Priests and bishops thus wear the Orarion on both shoulders in token that they have received the
added grace of priesthood and have devoted themselves wholly to the Church. Of the church
servitors only the sub-deacons wear the Orarion, crossed on the shoulders or tied under one
shoulder.
The Phelonion or Cope and the Saccos. Over the chiton or tunic the ancients used to wear a
garment named Phelónion. It was long, wide, sleeveless, enveloping the entire person, and
leaving only one opening for the head. Poor people made it out of some thick, coarse stuff, and
used it only in traveling, to protect them from cold and bad weather. The rich wore the same
garment, made out of soft material, so that it was not only a protection in traveling, but an
ornamental cloak. It was contrived so as to enable the wearer to get out and use his hands. To
this effect there were studs on the shoulders, over which were looped cords which, being pulled,
shirred up the skirt of the garment. When shirred up on both shoulders to leave both hands free, it
presented the aspect of two bags, one of which-the larger-hung down behind, and the other,
smaller, in front. The Phelonion has been preserved as one of the priestly vestments, in token
that priests are invested with truth, and hedged off by it from all the iniquities which surround
them, and consequently should be ministers of the truth. In Eastern churches the Phelonion is
still made after the old model, of equal length in front and behind. But in Russian churches,
where this vestment is made out of the richest cloths, of gold and silver, which it would be
difficult to shirr up on the shoulders, it is cut out in front, so that it is much shorter than behind.

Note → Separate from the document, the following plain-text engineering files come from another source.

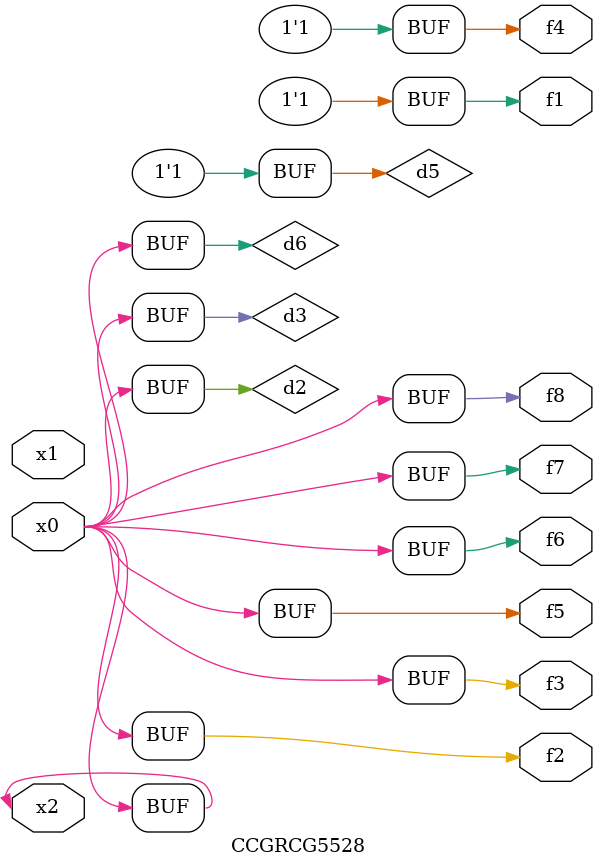
<source format=v>
module CCGRCG5528(
	input x0, x1, x2,
	output f1, f2, f3, f4, f5, f6, f7, f8
);

	wire d1, d2, d3, d4, d5, d6;

	xnor (d1, x2);
	buf (d2, x0, x2);
	and (d3, x0);
	xnor (d4, x1, x2);
	nand (d5, d1, d3);
	buf (d6, d2, d3);
	assign f1 = d5;
	assign f2 = d6;
	assign f3 = d6;
	assign f4 = d5;
	assign f5 = d6;
	assign f6 = d6;
	assign f7 = d6;
	assign f8 = d6;
endmodule

</source>
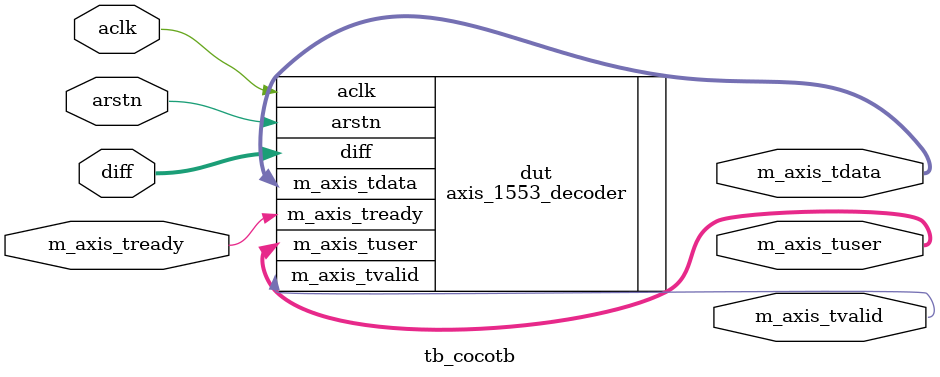
<source format=v>

`timescale 1ns/100ps

/*
 * Module: tb_cocotb
 *
 * This core is a MIL-STD-1553 to AXI streaming decoder.
 * It uses the postive edge of a clock to sample data.
 * This restricts the core to 2 Mhz and above for a sample clock.
 *
 * Parameters:
 *
 *   CLOCK_SPEED      - This is the aclk frequency in Hz, must be 2 MHz or above.
 *   SAMPLE_RATE      - 2 MHz or above rate that is an even divisor of CLOCK_SPEED
 *   BIT_SLICE_OFFSET - Changes the bit that is selected for data reduction.
 *   INVERT_DATA      - Will invert all decoded data.
 *   SAMPLE_SELECT    - Changes the bit that is sampled for data capture.
 *
 * Ports:
 *
 *   aclk           - Clock for all logic
 *   arstn          - Negative reset
 *   m_axis_tdata   - Output data for 1553 decoder.
 *   m_axis_tvalid  - When active high the output data is valid.
 *   m_axis_tuser   - Information about the AXIS data {TYY,NA,D,I,P}
 *
 *                    Bits explained below:
 *                  --- Code
 *                    - TYY = TYPE OF DATA
 *                          - 000 NA
 *                          - 001 REG (NOT IMPLIMENTED)
 *                          - 010 DATA
 *                          - 100 CMD/STATUS
 *                    - NA  = RESERVED FOR FUTURE USE.
 *                    - D   = DELAY BEFORE DATA
 *                          - 1 = Delay of 4us or more before data
 *                          - 0 = No delay between data
 *                    - I   = INVERT
 *                          - 1 = Inverted data
 *                          - 0 = Normal data
 *                    - P   = PARITY
 *                          - 1 = GOOD
 *                          - 0 = BAD
 *                  ---
 *
 *   m_axis_tready  - When active high the destination device is ready for data.
 *   diff           - Output data in TTL differential format.
 */
module tb_cocotb #(
    parameter CLOCK_SPEED = 20000000,
    parameter SAMPLE_RATE = 2000000,
    parameter BIT_SLICE_OFFSET = 0,
    parameter INVERT_DATA = 0,
    parameter SAMPLE_SELECT = 0
  )
  (
    input             aclk,
    input             arstn,
    output  [15:0]    m_axis_tdata,
    output            m_axis_tvalid,
    output  [ 7:0]    m_axis_tuser,
    input             m_axis_tready,
    input   [ 1:0]    diff
  );
  // fst dump command
  initial begin
    $dumpfile ("tb_cocotb.fst");
    $dumpvars (0, tb_cocotb);
    #1;
  end
  
  //Group: Instantiated Modules

  /*
   * Module: dut
   *
   * Device under test, axis_1553_decoder
   */
   axis_1553_decoder #(
    .CLOCK_SPEED(CLOCK_SPEED),
    .SAMPLE_RATE(SAMPLE_RATE),
    .BIT_SLICE_OFFSET(BIT_SLICE_OFFSET),
    .INVERT_DATA(INVERT_DATA),
    .SAMPLE_SELECT(SAMPLE_SELECT)
  ) dut (
    .aclk(aclk),
    .arstn(arstn),
    .m_axis_tdata(m_axis_tdata),
    .m_axis_tvalid(m_axis_tvalid),
    .m_axis_tuser(m_axis_tuser),
    .m_axis_tready(m_axis_tready),
    .diff(diff)
  );
  
endmodule


</source>
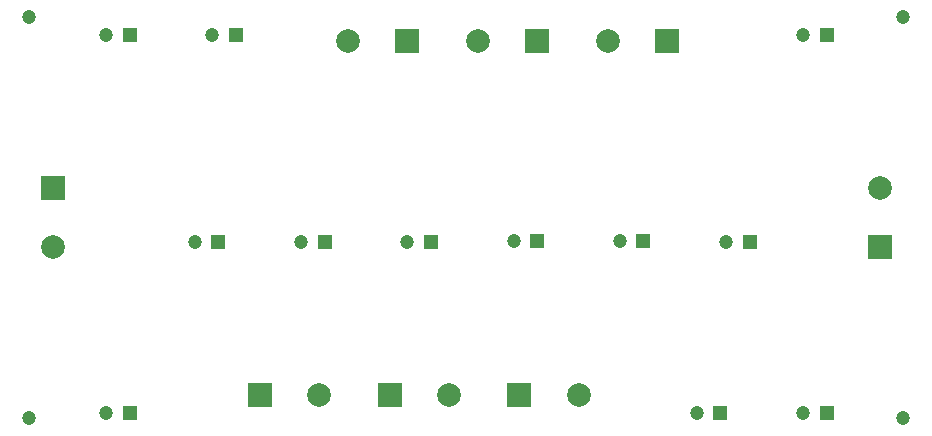
<source format=gbs>
G04*
G04 #@! TF.GenerationSoftware,Altium Limited,Altium Designer,23.2.1 (34)*
G04*
G04 Layer_Color=16711935*
%FSLAX44Y44*%
%MOMM*%
G71*
G04*
G04 #@! TF.SameCoordinates,8A9164C7-5861-4A14-A232-5D20C8E6C238*
G04*
G04*
G04 #@! TF.FilePolarity,Negative*
G04*
G01*
G75*
%ADD16C,1.2032*%
%ADD17C,1.2000*%
%ADD18R,1.2000X1.2000*%
%ADD19C,2.0000*%
%ADD20R,2.0000X2.0000*%
%ADD21R,2.0000X2.0000*%
D16*
X30000Y370000D02*
D03*
Y30000D02*
D03*
X770000Y370000D02*
D03*
Y30000D02*
D03*
D17*
X530000Y180000D02*
D03*
X170000Y179500D02*
D03*
X440000Y180000D02*
D03*
X260000Y179500D02*
D03*
X620000D02*
D03*
X350000D02*
D03*
X95000Y354500D02*
D03*
X185000Y355000D02*
D03*
X95000Y34500D02*
D03*
X685000Y35000D02*
D03*
X595000Y34500D02*
D03*
X685000Y354500D02*
D03*
D18*
X550000Y180000D02*
D03*
X190000Y179500D02*
D03*
X460000Y180000D02*
D03*
X280000Y179500D02*
D03*
X640000D02*
D03*
X370000D02*
D03*
X115000Y354500D02*
D03*
X205000Y355000D02*
D03*
X115000Y34500D02*
D03*
X705000Y35000D02*
D03*
X615000Y34500D02*
D03*
X705000Y354500D02*
D03*
D19*
X50000Y175000D02*
D03*
X300000Y350000D02*
D03*
X275000Y50000D02*
D03*
X385000D02*
D03*
X495000D02*
D03*
X750000Y225000D02*
D03*
X520000Y350000D02*
D03*
X410000D02*
D03*
D20*
X50000Y225000D02*
D03*
X750000Y175000D02*
D03*
D21*
X350000Y350000D02*
D03*
X225000Y50000D02*
D03*
X335000D02*
D03*
X445000D02*
D03*
X570000Y350000D02*
D03*
X460000D02*
D03*
M02*

</source>
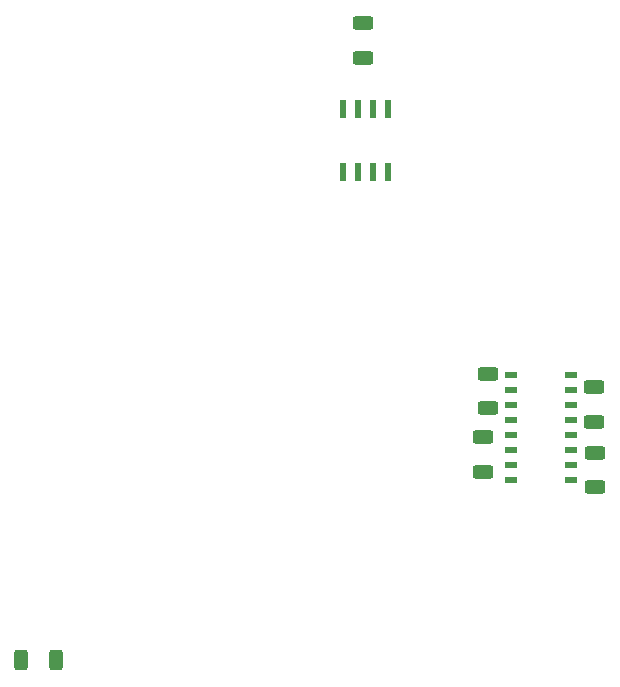
<source format=gtp>
G04 #@! TF.GenerationSoftware,KiCad,Pcbnew,8.0.0*
G04 #@! TF.CreationDate,2024-08-30T13:19:30-05:00*
G04 #@! TF.ProjectId,Rain and Switches Control Board,5261696e-2061-46e6-9420-537769746368,rev?*
G04 #@! TF.SameCoordinates,Original*
G04 #@! TF.FileFunction,Paste,Top*
G04 #@! TF.FilePolarity,Positive*
%FSLAX46Y46*%
G04 Gerber Fmt 4.6, Leading zero omitted, Abs format (unit mm)*
G04 Created by KiCad (PCBNEW 8.0.0) date 2024-08-30 13:19:30*
%MOMM*%
%LPD*%
G01*
G04 APERTURE LIST*
G04 Aperture macros list*
%AMRoundRect*
0 Rectangle with rounded corners*
0 $1 Rounding radius*
0 $2 $3 $4 $5 $6 $7 $8 $9 X,Y pos of 4 corners*
0 Add a 4 corners polygon primitive as box body*
4,1,4,$2,$3,$4,$5,$6,$7,$8,$9,$2,$3,0*
0 Add four circle primitives for the rounded corners*
1,1,$1+$1,$2,$3*
1,1,$1+$1,$4,$5*
1,1,$1+$1,$6,$7*
1,1,$1+$1,$8,$9*
0 Add four rect primitives between the rounded corners*
20,1,$1+$1,$2,$3,$4,$5,0*
20,1,$1+$1,$4,$5,$6,$7,0*
20,1,$1+$1,$6,$7,$8,$9,0*
20,1,$1+$1,$8,$9,$2,$3,0*%
G04 Aperture macros list end*
%ADD10RoundRect,0.250000X-0.625000X0.312500X-0.625000X-0.312500X0.625000X-0.312500X0.625000X0.312500X0*%
%ADD11RoundRect,0.250000X0.312500X0.625000X-0.312500X0.625000X-0.312500X-0.625000X0.312500X-0.625000X0*%
%ADD12R,1.104900X0.508000*%
%ADD13R,0.609600X1.549400*%
G04 APERTURE END LIST*
D10*
X168800000Y-90035000D03*
X168800000Y-92960000D03*
X177870000Y-96750000D03*
X177870000Y-99675000D03*
D11*
X132252500Y-114310000D03*
X129327500Y-114310000D03*
D10*
X177790000Y-91185000D03*
X177790000Y-94110000D03*
X168400000Y-95420000D03*
X168400000Y-98345000D03*
D12*
X175820000Y-99080000D03*
X175820000Y-97810000D03*
X175820000Y-96540000D03*
X175820000Y-95270000D03*
X175820000Y-94000000D03*
X175820000Y-92730000D03*
X175820000Y-91460000D03*
X175820000Y-90190000D03*
X170740000Y-90190000D03*
X170740000Y-91460000D03*
X170740000Y-92730000D03*
X170740000Y-94000000D03*
X170740000Y-95270000D03*
X170740000Y-96540000D03*
X170740000Y-97810000D03*
X170740000Y-99080000D03*
D13*
X156540000Y-73005000D03*
X157810000Y-73005000D03*
X159080000Y-73005000D03*
X160350000Y-73005000D03*
X160350000Y-67605000D03*
X159080000Y-67605000D03*
X157810000Y-67605000D03*
X156540000Y-67605000D03*
D10*
X158230000Y-60357500D03*
X158230000Y-63282500D03*
M02*

</source>
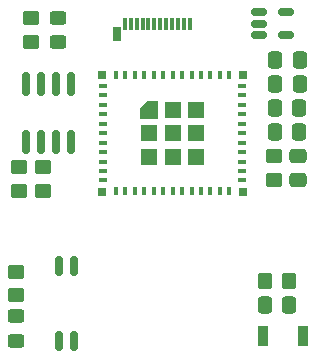
<source format=gbr>
%TF.GenerationSoftware,KiCad,Pcbnew,7.0.8*%
%TF.CreationDate,2023-10-29T23:41:36-05:00*%
%TF.ProjectId,CAN,43414e2e-6b69-4636-9164-5f7063625858,X1*%
%TF.SameCoordinates,Original*%
%TF.FileFunction,Paste,Top*%
%TF.FilePolarity,Positive*%
%FSLAX46Y46*%
G04 Gerber Fmt 4.6, Leading zero omitted, Abs format (unit mm)*
G04 Created by KiCad (PCBNEW 7.0.8) date 2023-10-29 23:41:36*
%MOMM*%
%LPD*%
G01*
G04 APERTURE LIST*
G04 Aperture macros list*
%AMRoundRect*
0 Rectangle with rounded corners*
0 $1 Rounding radius*
0 $2 $3 $4 $5 $6 $7 $8 $9 X,Y pos of 4 corners*
0 Add a 4 corners polygon primitive as box body*
4,1,4,$2,$3,$4,$5,$6,$7,$8,$9,$2,$3,0*
0 Add four circle primitives for the rounded corners*
1,1,$1+$1,$2,$3*
1,1,$1+$1,$4,$5*
1,1,$1+$1,$6,$7*
1,1,$1+$1,$8,$9*
0 Add four rect primitives between the rounded corners*
20,1,$1+$1,$2,$3,$4,$5,0*
20,1,$1+$1,$4,$5,$6,$7,0*
20,1,$1+$1,$6,$7,$8,$9,0*
20,1,$1+$1,$8,$9,$2,$3,0*%
%AMFreePoly0*
4,1,6,0.725000,-0.725000,-0.725000,-0.725000,-0.725000,0.125000,-0.125000,0.725000,0.725000,0.725000,0.725000,-0.725000,0.725000,-0.725000,$1*%
G04 Aperture macros list end*
%ADD10RoundRect,0.150000X0.150000X-0.662500X0.150000X0.662500X-0.150000X0.662500X-0.150000X-0.662500X0*%
%ADD11R,0.700000X1.150000*%
%ADD12R,0.380000X1.000000*%
%ADD13RoundRect,0.250000X-0.337500X-0.475000X0.337500X-0.475000X0.337500X0.475000X-0.337500X0.475000X0*%
%ADD14RoundRect,0.250000X-0.450000X0.350000X-0.450000X-0.350000X0.450000X-0.350000X0.450000X0.350000X0*%
%ADD15R,0.900000X1.700000*%
%ADD16RoundRect,0.250000X0.450000X-0.325000X0.450000X0.325000X-0.450000X0.325000X-0.450000X-0.325000X0*%
%ADD17RoundRect,0.250000X0.337500X0.475000X-0.337500X0.475000X-0.337500X-0.475000X0.337500X-0.475000X0*%
%ADD18RoundRect,0.150000X-0.512500X-0.150000X0.512500X-0.150000X0.512500X0.150000X-0.512500X0.150000X0*%
%ADD19R,0.800000X0.400000*%
%ADD20R,0.400000X0.800000*%
%ADD21FreePoly0,0.000000*%
%ADD22R,1.450000X1.450000*%
%ADD23R,0.700000X0.700000*%
%ADD24RoundRect,0.150000X-0.150000X0.825000X-0.150000X-0.825000X0.150000X-0.825000X0.150000X0.825000X0*%
%ADD25RoundRect,0.250000X0.475000X-0.337500X0.475000X0.337500X-0.475000X0.337500X-0.475000X-0.337500X0*%
%ADD26RoundRect,0.250000X-0.350000X-0.450000X0.350000X-0.450000X0.350000X0.450000X-0.350000X0.450000X0*%
G04 APERTURE END LIST*
D10*
%TO.C,U5*%
X66929000Y-108826500D03*
X68199000Y-108826500D03*
X68199000Y-115201500D03*
X66929000Y-115201500D03*
%TD*%
D11*
%TO.C,P1*%
X71810000Y-89254000D03*
D12*
X77980000Y-88414000D03*
X77480000Y-88414000D03*
X76980000Y-88414000D03*
X76480000Y-88414000D03*
X75980000Y-88414000D03*
X75480000Y-88414000D03*
X74980000Y-88414000D03*
X74480000Y-88414000D03*
X73980000Y-88414000D03*
X73480000Y-88414000D03*
X72980000Y-88414000D03*
X72480000Y-88414000D03*
%TD*%
D13*
%TO.C,C3*%
X85195500Y-93472000D03*
X87270500Y-93472000D03*
%TD*%
D14*
%TO.C,R5*%
X63246000Y-111347000D03*
X63246000Y-109347000D03*
%TD*%
D13*
%TO.C,C2*%
X85195500Y-91440000D03*
X87270500Y-91440000D03*
%TD*%
D14*
%TO.C,R2*%
X64516000Y-87900000D03*
X64516000Y-89900000D03*
%TD*%
%TO.C,R1*%
X85090000Y-99584000D03*
X85090000Y-101584000D03*
%TD*%
D13*
%TO.C,C4*%
X85170100Y-95504000D03*
X87245100Y-95504000D03*
%TD*%
D15*
%TO.C,SW1*%
X87552000Y-114808000D03*
X84152000Y-114808000D03*
%TD*%
D16*
%TO.C,D1*%
X66802000Y-89916000D03*
X66802000Y-87866000D03*
%TD*%
%TO.C,D2*%
X63246000Y-115189000D03*
X63246000Y-113139000D03*
%TD*%
D14*
%TO.C,R4*%
X63500000Y-100473000D03*
X63500000Y-102473000D03*
%TD*%
%TO.C,R7*%
X65532000Y-100489000D03*
X65532000Y-102489000D03*
%TD*%
D17*
%TO.C,C6*%
X87245100Y-97536000D03*
X85170100Y-97536000D03*
%TD*%
D18*
%TO.C,U2*%
X83820000Y-87390000D03*
X83820000Y-88340000D03*
X83820000Y-89290000D03*
X86095000Y-89290000D03*
X86095000Y-87390000D03*
%TD*%
D19*
%TO.C,U1*%
X70630000Y-93624000D03*
X70630000Y-94424000D03*
X70630000Y-95224000D03*
X70630000Y-96024000D03*
X70630000Y-96824000D03*
X70630000Y-97624000D03*
X70630000Y-98424000D03*
X70630000Y-99224000D03*
X70630000Y-100024000D03*
X70630000Y-100824000D03*
X70630000Y-101624000D03*
D20*
X71730000Y-102524000D03*
X72530000Y-102524000D03*
X73330000Y-102524000D03*
X74130000Y-102524000D03*
X74930000Y-102524000D03*
X75730000Y-102524000D03*
X76530000Y-102524000D03*
X77330000Y-102524000D03*
X78130000Y-102524000D03*
X78930000Y-102524000D03*
X79730000Y-102524000D03*
X80530000Y-102524000D03*
X81330000Y-102524000D03*
D19*
X82430000Y-101624000D03*
X82430000Y-100824000D03*
X82430000Y-100024000D03*
X82430000Y-99224000D03*
X82430000Y-98424000D03*
X82430000Y-97624000D03*
X82430000Y-96824000D03*
X82430000Y-96024000D03*
X82430000Y-95224000D03*
X82430000Y-94424000D03*
X82430000Y-93624000D03*
D20*
X81330000Y-92724000D03*
X80530000Y-92724000D03*
X79730000Y-92724000D03*
X78930000Y-92724000D03*
X78130000Y-92724000D03*
X77330000Y-92724000D03*
X76530000Y-92724000D03*
X75730000Y-92724000D03*
X74930000Y-92724000D03*
X74130000Y-92724000D03*
X73330000Y-92724000D03*
X72530000Y-92724000D03*
X71730000Y-92724000D03*
D21*
X74555000Y-95649000D03*
D22*
X74555000Y-97624000D03*
X74555000Y-99599000D03*
X76530000Y-95649000D03*
X76530000Y-97624000D03*
X76530000Y-99599000D03*
X78505000Y-95649000D03*
X78505000Y-97624000D03*
X78505000Y-99599000D03*
D23*
X82480000Y-92674000D03*
X82480000Y-102574000D03*
X70580000Y-102574000D03*
X70580000Y-92674000D03*
%TD*%
D24*
%TO.C,U3*%
X67945000Y-98374000D03*
X66675000Y-98374000D03*
X65405000Y-98374000D03*
X64135000Y-98374000D03*
X64135000Y-93424000D03*
X65405000Y-93424000D03*
X66675000Y-93424000D03*
X67945000Y-93424000D03*
%TD*%
D25*
%TO.C,C1*%
X87122000Y-101621500D03*
X87122000Y-99546500D03*
%TD*%
D13*
%TO.C,C5*%
X84306500Y-112141000D03*
X86381500Y-112141000D03*
%TD*%
D26*
%TO.C,R6*%
X84344000Y-110109000D03*
X86344000Y-110109000D03*
%TD*%
M02*

</source>
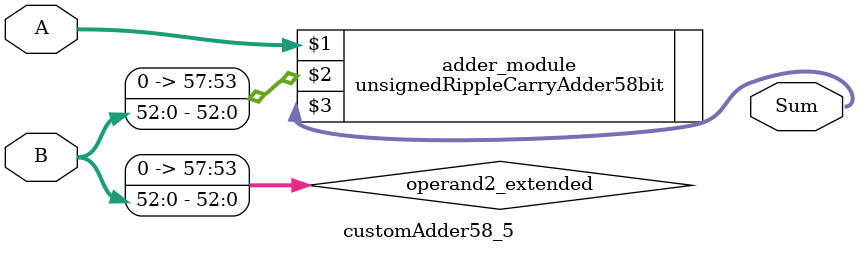
<source format=v>
module customAdder58_5(
                        input [57 : 0] A,
                        input [52 : 0] B,
                        
                        output [58 : 0] Sum
                );

        wire [57 : 0] operand2_extended;
        
        assign operand2_extended =  {5'b0, B};
        
        unsignedRippleCarryAdder58bit adder_module(
            A,
            operand2_extended,
            Sum
        );
        
        endmodule
        
</source>
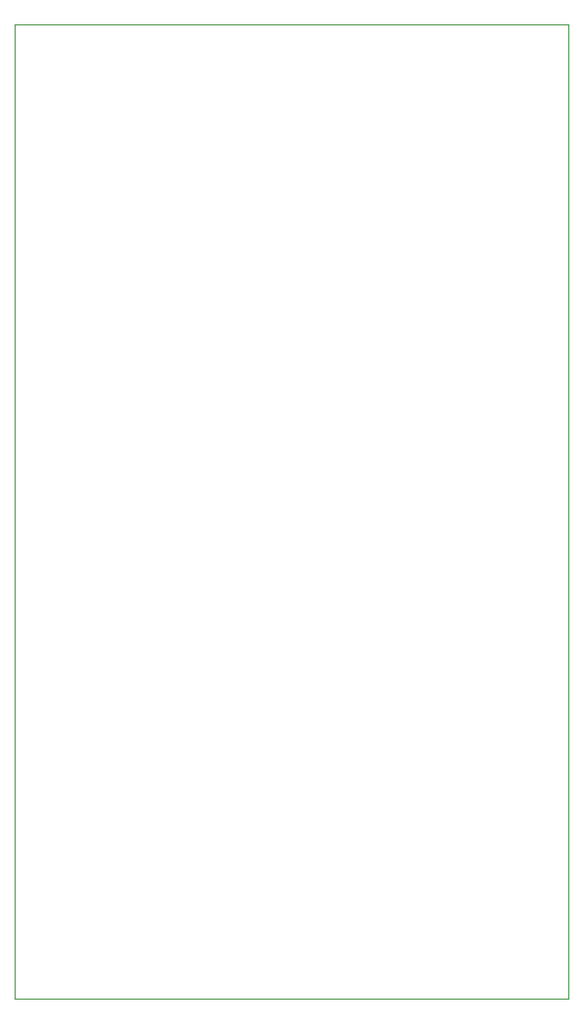
<source format=gbr>
%TF.GenerationSoftware,KiCad,Pcbnew,(6.0.7)*%
%TF.CreationDate,2023-01-23T16:12:41-05:00*%
%TF.ProjectId,Phoenix612_Stage_2_PA_Testing_v2.kicad_pro,50686f65-6e69-4783-9631-325f53746167,rev?*%
%TF.SameCoordinates,Original*%
%TF.FileFunction,Profile,NP*%
%FSLAX46Y46*%
G04 Gerber Fmt 4.6, Leading zero omitted, Abs format (unit mm)*
G04 Created by KiCad (PCBNEW (6.0.7)) date 2023-01-23 16:12:41*
%MOMM*%
%LPD*%
G01*
G04 APERTURE LIST*
%TA.AperFunction,Profile*%
%ADD10C,0.100000*%
%TD*%
G04 APERTURE END LIST*
D10*
X70856349Y-145097500D02*
X118925849Y-145097500D01*
X118925849Y-145097500D02*
X118925849Y-60515500D01*
X118925849Y-60515500D02*
X70856349Y-60515500D01*
X70856349Y-60515500D02*
X70856349Y-145097500D01*
M02*

</source>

The Phelonion is usually called simply robe (ríza).
For several centuries the Phelonion was worn also by bishops. But, when the Christian
faith became predominant, the Greek Emperors granted to the principal bishops the Patri-archs,
the right of wearing the Dalmatic, a garment like a short tunic with short sleeves, or
half sleeves, worn only by themselves and the grandees of the Empire. The bishops adopted
this garment, not as a worldly adornment, but as a reminder that they must rise to holiness of life,
and called it Saccos, which means a sackcloth garment, or garment of humility. In the course
of time it became common to all bishops, and they wear it now in the place of the Phelonion.